**Materials provided:**
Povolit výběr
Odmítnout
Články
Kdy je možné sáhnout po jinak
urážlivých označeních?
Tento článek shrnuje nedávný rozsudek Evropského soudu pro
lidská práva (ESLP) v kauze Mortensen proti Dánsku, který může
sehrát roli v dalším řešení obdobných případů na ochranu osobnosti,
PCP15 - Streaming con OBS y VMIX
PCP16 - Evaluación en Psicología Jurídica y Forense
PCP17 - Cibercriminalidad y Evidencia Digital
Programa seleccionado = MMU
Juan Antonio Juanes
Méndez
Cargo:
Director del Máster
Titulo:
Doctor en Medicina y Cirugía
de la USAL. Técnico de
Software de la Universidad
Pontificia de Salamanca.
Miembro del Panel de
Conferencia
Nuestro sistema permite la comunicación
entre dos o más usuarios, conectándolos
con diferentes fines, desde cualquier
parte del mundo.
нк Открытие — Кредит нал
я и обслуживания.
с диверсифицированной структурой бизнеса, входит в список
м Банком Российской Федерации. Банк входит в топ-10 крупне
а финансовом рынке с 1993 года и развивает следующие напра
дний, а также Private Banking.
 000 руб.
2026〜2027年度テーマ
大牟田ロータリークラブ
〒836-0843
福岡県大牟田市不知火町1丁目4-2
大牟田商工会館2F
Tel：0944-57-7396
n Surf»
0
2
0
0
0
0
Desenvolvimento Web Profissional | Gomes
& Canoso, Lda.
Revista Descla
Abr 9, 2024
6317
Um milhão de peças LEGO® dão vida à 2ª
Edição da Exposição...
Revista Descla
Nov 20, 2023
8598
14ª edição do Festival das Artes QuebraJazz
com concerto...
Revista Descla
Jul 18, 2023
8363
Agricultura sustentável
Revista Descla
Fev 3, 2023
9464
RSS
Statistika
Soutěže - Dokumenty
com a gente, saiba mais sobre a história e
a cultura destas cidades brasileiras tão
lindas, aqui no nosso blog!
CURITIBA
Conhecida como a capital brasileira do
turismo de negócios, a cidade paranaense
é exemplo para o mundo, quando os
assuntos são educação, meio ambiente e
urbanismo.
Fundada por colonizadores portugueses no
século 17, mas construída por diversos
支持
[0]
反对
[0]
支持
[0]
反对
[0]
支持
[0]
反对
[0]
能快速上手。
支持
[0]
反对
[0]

--

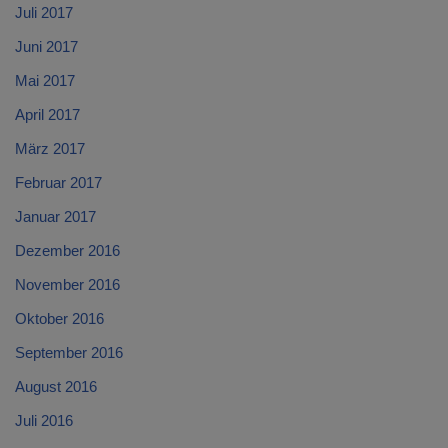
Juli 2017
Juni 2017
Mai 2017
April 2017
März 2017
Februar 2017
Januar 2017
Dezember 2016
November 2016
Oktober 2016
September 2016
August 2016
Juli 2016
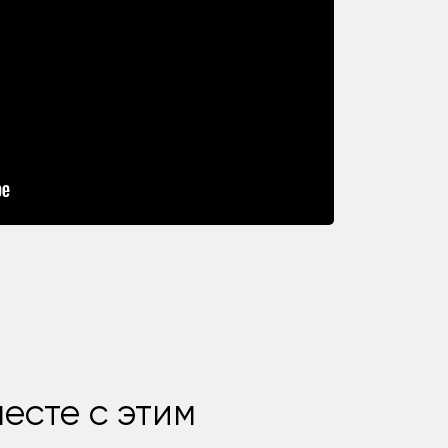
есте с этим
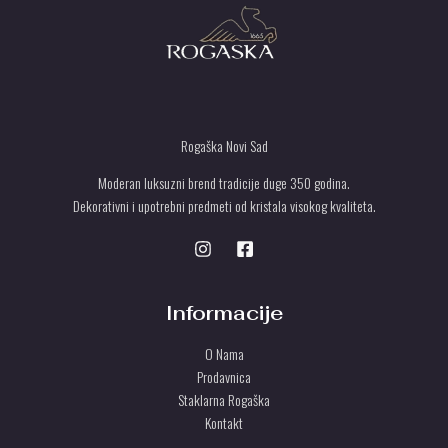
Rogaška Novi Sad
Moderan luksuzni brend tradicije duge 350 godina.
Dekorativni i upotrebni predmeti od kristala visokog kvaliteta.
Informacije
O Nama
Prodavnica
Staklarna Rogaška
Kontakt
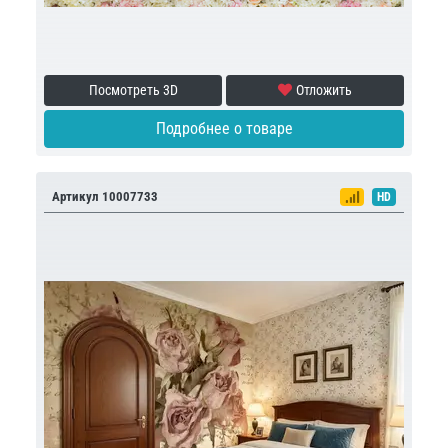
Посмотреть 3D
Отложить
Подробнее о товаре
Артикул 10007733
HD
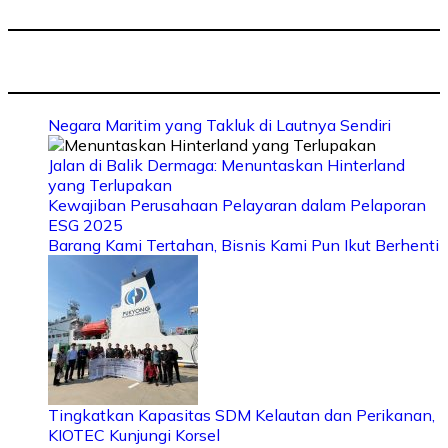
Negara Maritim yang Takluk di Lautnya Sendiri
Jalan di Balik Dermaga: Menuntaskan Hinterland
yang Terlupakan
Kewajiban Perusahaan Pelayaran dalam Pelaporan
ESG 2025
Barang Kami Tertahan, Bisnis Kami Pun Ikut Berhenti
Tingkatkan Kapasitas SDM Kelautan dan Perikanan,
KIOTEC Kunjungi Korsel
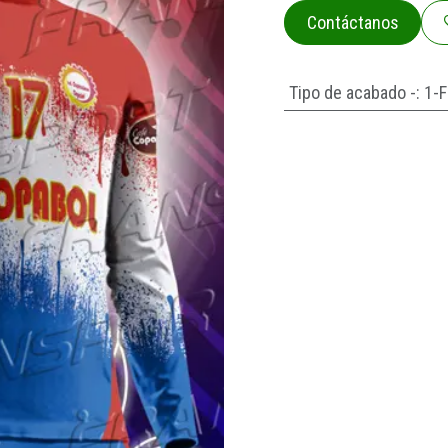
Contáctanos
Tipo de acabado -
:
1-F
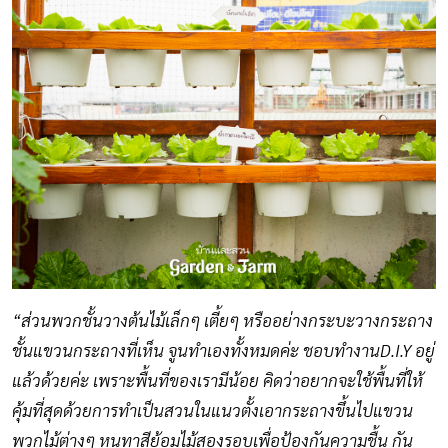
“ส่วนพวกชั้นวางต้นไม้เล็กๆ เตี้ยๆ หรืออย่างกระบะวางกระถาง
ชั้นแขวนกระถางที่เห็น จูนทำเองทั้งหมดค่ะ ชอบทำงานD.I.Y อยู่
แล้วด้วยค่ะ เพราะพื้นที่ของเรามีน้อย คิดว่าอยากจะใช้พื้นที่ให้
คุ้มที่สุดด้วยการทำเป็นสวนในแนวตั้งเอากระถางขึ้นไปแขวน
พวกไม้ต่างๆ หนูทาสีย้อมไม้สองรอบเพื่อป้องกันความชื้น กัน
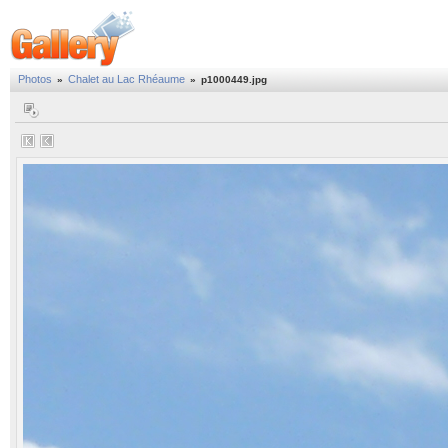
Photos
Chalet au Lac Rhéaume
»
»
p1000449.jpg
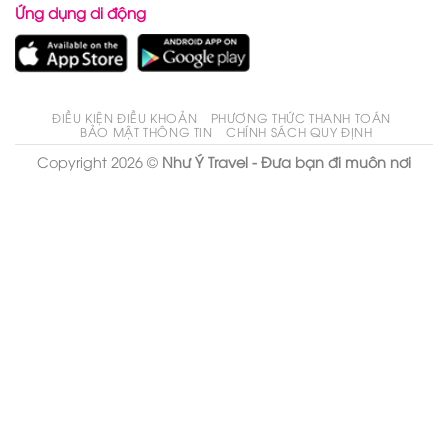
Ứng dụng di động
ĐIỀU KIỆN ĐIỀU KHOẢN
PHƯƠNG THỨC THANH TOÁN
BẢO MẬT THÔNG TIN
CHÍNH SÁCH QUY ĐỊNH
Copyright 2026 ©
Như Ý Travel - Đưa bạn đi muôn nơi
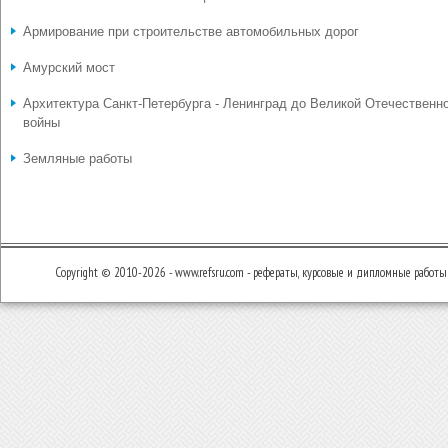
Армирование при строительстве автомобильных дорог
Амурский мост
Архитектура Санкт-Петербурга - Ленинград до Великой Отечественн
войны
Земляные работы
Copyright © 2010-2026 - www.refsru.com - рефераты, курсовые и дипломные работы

**Action item:** Which lines above carry the string "Rogaška"? Copy those lines.

**Answer box:**
Rogaška Novi Sad
Staklarna Rogaška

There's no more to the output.